LONDON — Two-thirds of business leaders believe the UK is “likely” to be heading for a no-deal Brexit, according to a new survey which reflects a growing concern that Theresa May will fail to strike a deal in Brussels by March next year.
A Survation poll of CEOs, founders, and directors found that 66% believe that Britain is “likely” to leave the EU without a deal, with 25% of that cohort believing that it is “very likely.”
Just 27% of those polled said it was unlikely the UK would leave the EU without a deal, while 8% didn’t know.
The poll, which was commissioned by Maritime UK, also found that nearly half of businesses have done no preparation or almost no preparation to prepare for the possibility of leaving without a deal. Twenty-one percent of businesses have done “very little” preparation while 29% have carried out no preparation.
A separate poll of 800 business leaders carried out for the Institute of Directors also indicated that large numbers of businesses are failing to prepare for Brexit at all.
Nearly half (49%) said they did “not anticipate drawing up nor implementing any contingency plans for Brexit”, while just 8% said they had already implemented Brexit plans.
The UK still expects to enter a 20-month Brexit transition period from March next year, but a number of issues such as the Irish border remain unsolved which have led to increasing fears that both sides could fail to strike a deal.
Extending Article 50?
Maritime UK, which represents the country’s shipping, ports, and marine services, said the government should seek to extend Article 50 — the two-year EU exit process — if negotiators fail to strike a deal by October.
“If we fail to agree a deal by October, it is in the interest of both the UK and EU to extend the Article 50 process,” said David Dingle, chairman of Maritime UK.

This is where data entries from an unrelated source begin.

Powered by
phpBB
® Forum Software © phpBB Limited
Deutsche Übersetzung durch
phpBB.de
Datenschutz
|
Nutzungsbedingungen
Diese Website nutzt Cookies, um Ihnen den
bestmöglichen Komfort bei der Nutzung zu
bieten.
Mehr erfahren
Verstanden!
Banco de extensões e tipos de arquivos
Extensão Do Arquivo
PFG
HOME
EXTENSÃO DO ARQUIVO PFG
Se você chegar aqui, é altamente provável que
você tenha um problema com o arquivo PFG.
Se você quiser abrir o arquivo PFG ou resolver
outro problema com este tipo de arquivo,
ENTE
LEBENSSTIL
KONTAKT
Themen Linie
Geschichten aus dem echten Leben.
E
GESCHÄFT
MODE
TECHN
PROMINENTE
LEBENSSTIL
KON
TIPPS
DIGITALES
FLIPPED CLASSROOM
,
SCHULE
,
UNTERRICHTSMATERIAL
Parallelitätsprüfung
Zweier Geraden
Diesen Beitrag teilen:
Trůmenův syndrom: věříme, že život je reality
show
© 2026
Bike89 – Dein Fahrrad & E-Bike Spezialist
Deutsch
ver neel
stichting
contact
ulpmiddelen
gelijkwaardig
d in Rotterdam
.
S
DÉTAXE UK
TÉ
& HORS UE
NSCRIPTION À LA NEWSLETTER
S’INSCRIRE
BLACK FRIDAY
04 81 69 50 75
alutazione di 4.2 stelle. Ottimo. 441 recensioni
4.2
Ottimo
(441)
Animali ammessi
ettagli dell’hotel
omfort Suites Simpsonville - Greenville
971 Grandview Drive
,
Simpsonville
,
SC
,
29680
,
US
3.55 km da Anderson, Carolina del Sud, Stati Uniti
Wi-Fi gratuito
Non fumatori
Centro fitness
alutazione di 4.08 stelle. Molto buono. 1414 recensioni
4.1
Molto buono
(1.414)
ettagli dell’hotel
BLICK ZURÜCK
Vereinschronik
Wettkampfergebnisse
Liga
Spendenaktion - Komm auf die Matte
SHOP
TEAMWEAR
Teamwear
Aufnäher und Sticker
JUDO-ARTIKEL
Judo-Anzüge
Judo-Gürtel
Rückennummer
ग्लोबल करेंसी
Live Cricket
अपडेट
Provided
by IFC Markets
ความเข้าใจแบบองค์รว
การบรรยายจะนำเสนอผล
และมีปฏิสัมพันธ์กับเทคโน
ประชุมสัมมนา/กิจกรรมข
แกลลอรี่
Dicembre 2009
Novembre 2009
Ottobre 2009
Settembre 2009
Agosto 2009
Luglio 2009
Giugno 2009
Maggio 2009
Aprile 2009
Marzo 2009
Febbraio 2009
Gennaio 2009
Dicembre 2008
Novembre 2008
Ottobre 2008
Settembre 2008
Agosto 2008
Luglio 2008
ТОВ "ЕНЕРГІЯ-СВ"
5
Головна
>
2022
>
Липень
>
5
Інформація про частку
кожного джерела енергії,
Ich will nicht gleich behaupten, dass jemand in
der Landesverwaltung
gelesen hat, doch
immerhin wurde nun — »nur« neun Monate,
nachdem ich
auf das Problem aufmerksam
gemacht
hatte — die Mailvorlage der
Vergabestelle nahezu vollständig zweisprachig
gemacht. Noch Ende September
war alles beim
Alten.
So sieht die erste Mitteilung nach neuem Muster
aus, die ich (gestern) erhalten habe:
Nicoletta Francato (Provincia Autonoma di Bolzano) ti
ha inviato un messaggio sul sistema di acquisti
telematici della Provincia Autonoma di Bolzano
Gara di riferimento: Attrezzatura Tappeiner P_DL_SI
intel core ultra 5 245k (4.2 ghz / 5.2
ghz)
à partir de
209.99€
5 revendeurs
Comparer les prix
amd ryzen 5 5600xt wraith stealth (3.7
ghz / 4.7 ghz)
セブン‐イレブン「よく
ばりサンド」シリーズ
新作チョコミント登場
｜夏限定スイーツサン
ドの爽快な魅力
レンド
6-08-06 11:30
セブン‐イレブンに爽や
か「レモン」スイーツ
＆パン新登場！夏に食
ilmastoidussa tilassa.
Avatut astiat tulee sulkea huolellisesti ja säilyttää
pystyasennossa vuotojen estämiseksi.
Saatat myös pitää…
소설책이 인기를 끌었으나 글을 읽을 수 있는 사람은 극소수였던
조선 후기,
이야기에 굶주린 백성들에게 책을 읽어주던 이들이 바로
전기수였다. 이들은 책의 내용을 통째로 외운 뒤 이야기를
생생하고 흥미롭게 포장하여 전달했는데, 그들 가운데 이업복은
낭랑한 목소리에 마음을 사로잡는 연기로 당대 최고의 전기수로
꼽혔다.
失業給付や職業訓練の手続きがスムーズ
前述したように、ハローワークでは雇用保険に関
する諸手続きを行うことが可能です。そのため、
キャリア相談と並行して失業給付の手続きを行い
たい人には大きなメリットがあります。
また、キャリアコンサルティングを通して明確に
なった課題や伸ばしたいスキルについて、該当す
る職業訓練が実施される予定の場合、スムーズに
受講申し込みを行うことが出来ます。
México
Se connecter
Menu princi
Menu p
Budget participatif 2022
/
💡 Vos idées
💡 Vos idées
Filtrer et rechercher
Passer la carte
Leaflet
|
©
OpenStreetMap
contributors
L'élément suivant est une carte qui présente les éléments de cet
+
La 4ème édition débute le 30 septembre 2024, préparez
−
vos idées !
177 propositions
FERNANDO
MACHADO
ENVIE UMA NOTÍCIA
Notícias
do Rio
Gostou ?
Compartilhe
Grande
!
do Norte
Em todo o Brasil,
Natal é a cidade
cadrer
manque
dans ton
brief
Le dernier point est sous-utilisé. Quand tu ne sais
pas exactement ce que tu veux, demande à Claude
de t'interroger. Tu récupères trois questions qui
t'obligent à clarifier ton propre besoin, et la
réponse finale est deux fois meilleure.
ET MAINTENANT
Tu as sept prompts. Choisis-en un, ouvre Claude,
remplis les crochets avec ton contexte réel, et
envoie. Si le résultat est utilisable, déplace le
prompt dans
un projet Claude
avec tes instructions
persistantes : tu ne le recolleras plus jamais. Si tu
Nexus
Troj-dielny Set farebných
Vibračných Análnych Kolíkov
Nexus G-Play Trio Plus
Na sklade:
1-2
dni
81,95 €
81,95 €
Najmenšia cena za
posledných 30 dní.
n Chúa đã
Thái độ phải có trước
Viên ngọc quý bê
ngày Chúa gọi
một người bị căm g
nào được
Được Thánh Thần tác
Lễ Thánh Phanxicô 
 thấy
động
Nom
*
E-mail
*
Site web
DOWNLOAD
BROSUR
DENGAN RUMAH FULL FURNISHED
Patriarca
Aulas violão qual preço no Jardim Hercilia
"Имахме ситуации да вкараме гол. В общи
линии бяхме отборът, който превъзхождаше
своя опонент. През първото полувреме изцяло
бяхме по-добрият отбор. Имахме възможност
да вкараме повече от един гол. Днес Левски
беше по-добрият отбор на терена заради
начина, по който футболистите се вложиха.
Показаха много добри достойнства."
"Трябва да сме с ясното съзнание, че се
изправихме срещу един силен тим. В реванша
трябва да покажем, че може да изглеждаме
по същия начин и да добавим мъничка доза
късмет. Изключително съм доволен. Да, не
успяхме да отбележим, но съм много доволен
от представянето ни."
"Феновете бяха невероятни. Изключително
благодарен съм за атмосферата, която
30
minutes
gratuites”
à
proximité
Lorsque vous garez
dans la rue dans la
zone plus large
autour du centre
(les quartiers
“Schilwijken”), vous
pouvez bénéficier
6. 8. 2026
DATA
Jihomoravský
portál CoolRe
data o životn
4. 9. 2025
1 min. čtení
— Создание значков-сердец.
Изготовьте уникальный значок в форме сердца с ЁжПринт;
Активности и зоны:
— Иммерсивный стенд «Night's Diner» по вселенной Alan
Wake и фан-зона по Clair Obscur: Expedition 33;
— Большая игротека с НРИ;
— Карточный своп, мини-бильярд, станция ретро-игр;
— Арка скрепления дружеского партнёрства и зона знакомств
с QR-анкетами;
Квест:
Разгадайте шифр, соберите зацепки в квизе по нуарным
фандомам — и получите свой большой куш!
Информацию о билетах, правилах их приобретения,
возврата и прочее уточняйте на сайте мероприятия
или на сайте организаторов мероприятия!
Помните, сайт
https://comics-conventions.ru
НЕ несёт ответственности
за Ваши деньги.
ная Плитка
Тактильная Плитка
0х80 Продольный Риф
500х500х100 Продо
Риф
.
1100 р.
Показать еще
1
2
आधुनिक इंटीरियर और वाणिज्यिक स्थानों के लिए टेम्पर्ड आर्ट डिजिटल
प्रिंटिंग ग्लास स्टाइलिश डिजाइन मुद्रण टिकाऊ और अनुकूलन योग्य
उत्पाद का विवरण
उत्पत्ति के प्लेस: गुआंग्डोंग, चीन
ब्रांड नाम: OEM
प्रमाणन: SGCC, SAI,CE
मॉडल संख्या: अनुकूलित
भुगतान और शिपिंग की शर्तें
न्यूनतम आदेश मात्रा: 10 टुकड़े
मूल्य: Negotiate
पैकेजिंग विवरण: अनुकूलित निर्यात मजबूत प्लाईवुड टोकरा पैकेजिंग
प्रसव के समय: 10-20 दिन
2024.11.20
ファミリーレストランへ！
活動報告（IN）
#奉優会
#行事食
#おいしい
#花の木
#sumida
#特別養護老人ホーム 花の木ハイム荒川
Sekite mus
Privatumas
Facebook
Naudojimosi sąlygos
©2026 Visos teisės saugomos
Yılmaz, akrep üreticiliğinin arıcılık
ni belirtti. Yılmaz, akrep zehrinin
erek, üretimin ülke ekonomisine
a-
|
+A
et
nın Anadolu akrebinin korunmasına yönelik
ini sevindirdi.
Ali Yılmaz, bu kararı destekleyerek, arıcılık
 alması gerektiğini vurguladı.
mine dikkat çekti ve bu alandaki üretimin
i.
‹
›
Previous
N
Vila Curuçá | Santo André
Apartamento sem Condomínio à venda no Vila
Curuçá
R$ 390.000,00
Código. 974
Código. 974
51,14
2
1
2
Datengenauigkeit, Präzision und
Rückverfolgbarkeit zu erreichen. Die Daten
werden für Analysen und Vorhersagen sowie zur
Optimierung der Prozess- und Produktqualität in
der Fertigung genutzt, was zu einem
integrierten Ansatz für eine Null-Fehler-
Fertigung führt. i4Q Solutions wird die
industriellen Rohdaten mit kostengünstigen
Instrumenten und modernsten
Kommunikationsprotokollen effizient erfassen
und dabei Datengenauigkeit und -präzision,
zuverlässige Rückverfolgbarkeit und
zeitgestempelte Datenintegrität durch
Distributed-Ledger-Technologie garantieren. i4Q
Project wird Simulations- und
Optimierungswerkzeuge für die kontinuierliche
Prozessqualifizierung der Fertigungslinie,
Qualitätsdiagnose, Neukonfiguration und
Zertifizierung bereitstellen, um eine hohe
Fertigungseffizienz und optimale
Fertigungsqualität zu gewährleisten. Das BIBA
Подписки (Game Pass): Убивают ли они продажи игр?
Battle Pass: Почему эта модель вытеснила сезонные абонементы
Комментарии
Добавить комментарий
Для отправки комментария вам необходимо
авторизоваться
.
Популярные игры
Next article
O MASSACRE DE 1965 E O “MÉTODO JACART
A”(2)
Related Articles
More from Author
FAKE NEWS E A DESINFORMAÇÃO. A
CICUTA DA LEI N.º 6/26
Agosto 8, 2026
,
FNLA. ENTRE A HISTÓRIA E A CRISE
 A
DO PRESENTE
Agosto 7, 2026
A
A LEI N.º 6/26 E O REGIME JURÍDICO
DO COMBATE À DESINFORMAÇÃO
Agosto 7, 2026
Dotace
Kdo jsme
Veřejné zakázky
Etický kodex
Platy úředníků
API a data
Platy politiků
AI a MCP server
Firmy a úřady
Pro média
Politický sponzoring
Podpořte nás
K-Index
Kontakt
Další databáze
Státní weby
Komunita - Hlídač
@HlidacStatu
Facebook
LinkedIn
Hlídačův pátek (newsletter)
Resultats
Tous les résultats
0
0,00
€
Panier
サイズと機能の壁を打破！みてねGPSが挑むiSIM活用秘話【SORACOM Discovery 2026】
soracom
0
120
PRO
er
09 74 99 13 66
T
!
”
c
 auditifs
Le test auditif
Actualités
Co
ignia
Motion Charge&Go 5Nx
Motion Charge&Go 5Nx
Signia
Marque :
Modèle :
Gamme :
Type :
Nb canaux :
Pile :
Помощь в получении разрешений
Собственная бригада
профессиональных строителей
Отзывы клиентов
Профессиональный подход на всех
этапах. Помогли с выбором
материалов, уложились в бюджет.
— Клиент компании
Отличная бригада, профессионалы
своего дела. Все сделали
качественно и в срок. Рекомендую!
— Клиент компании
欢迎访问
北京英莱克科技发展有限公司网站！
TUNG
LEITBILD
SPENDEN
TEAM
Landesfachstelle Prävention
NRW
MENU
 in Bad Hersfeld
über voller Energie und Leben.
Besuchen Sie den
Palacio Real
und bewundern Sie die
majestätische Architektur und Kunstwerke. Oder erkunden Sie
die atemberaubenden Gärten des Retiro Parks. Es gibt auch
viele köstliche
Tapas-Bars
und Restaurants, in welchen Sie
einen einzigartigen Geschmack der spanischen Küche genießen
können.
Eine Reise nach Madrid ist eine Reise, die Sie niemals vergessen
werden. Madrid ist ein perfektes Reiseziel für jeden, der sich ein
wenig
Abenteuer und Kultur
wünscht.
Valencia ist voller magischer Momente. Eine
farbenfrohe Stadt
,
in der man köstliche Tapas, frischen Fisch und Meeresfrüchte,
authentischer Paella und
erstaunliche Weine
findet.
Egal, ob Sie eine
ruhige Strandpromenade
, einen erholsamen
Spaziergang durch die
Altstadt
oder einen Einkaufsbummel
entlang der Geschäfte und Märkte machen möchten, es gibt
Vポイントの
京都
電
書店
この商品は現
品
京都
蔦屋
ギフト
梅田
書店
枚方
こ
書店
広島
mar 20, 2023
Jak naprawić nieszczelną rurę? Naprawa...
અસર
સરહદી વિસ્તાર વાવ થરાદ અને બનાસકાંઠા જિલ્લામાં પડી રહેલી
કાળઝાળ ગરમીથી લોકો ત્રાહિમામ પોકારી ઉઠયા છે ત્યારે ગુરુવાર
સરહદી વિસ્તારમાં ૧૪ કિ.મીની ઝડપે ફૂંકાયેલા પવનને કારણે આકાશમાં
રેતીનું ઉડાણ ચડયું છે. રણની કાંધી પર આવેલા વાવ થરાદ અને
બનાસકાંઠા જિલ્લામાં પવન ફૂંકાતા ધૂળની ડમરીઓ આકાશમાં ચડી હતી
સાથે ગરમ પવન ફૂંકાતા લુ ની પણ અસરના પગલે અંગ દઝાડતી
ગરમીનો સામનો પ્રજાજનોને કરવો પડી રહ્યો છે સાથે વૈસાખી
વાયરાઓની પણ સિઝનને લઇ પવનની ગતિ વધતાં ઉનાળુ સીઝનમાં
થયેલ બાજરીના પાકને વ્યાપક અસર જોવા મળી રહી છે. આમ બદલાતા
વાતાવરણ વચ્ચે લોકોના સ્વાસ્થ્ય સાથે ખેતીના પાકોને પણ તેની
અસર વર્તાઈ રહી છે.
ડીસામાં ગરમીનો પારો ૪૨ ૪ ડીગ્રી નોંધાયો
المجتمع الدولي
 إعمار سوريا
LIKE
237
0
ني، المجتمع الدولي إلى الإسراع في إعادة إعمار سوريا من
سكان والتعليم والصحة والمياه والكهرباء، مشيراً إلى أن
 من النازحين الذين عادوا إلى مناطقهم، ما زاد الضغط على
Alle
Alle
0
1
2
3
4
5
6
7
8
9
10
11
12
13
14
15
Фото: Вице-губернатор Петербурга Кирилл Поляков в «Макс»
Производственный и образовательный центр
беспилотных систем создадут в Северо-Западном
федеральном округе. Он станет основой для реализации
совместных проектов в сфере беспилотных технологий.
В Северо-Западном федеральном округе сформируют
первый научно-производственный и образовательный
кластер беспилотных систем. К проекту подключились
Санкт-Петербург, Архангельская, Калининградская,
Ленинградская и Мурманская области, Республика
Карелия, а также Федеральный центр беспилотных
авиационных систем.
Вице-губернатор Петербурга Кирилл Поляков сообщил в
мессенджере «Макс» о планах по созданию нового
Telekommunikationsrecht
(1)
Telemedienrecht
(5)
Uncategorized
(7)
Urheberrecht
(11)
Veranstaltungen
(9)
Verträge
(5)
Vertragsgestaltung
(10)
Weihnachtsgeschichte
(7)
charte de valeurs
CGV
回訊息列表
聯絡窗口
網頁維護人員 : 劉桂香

“Failing to secure a deal will mean delays and disruption at ports like Dover, Holyhead and Portsmouth, but equally at EU ports including Zeebrugge, Calais and Dublin,” he said.
EU officials have privately indicated that they would consider extending Article 50 if there was a “major shift” in British politics. That could include a general election, a change in prime minister, or a second Brexit referendum.